Other Arab countries, both those friendly and hostile to Israel, heaped blame on Israel for its isolation from two of its former regional allies. King Abdullah of Jordan, whose country joins Egypt as the only two Arab-majority states that have peace agreements with Israel, said Monday that "Israel's situation is more difficult than ever before," according to Ynet. The Saudi newspaper Almedina wrote that Israel is "more isolated than ever."

An Israeli official downplayed King Abdullah's remarks, framing them as merely his way of smoothing over "internal sensitivities within the kingdom…. The king has strong ties with the US, and has strong interests with Israel," he said. "We should keep that front calm, and follow the developments."

However, Reuters notes that Israel's situation might not be as dire as it appears, at least when it comes to Egypt.
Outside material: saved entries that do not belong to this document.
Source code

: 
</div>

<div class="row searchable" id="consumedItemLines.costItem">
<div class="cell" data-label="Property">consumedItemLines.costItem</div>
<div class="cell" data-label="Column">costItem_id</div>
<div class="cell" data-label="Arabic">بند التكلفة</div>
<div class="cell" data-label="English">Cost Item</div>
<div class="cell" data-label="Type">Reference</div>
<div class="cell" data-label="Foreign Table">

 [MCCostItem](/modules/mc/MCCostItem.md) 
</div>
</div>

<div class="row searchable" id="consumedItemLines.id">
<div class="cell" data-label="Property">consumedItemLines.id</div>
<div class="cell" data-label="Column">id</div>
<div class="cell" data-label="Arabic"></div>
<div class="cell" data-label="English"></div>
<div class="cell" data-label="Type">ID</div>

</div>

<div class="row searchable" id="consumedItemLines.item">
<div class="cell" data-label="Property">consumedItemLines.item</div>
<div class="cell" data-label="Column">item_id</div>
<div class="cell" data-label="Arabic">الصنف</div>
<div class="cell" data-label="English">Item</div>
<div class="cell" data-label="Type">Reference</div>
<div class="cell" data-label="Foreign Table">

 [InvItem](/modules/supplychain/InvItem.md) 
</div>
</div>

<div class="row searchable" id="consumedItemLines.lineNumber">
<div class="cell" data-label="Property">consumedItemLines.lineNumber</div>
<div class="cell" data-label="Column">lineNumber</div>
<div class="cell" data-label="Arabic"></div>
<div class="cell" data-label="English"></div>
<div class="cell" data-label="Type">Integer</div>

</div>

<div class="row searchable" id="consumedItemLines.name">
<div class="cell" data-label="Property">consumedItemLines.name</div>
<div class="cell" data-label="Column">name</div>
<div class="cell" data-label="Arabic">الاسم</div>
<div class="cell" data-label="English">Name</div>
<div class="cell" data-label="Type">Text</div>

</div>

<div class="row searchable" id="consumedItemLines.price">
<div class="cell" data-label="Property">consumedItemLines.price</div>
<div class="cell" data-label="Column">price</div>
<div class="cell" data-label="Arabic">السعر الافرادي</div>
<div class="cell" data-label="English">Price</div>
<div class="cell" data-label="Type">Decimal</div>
Despite public sentiment, the new government cannot afford to lose the billions of dollars in US military aid that it receives as part of its 1979 peace treaty with Israel, which it affirmed to Washington after the embassy attack in Cairo.

Adel Soliman, head of Cairo's International Centre for Future and Strategic Studies, also told Reuters that concerns about a Turkish-Egyptian alliance against Israel were overblown and that Erdogan is merely trying to fill Egypt's void as a regional leader.

"Egypt is not in a position to play such a role at the moment so Erdogan is trying to take advantage of that," Mr. Soliman said. "I don't think they will have any big agreements when it comes to Israel. There is a lot of exaggeration. I see it more as theatrics than anything practical."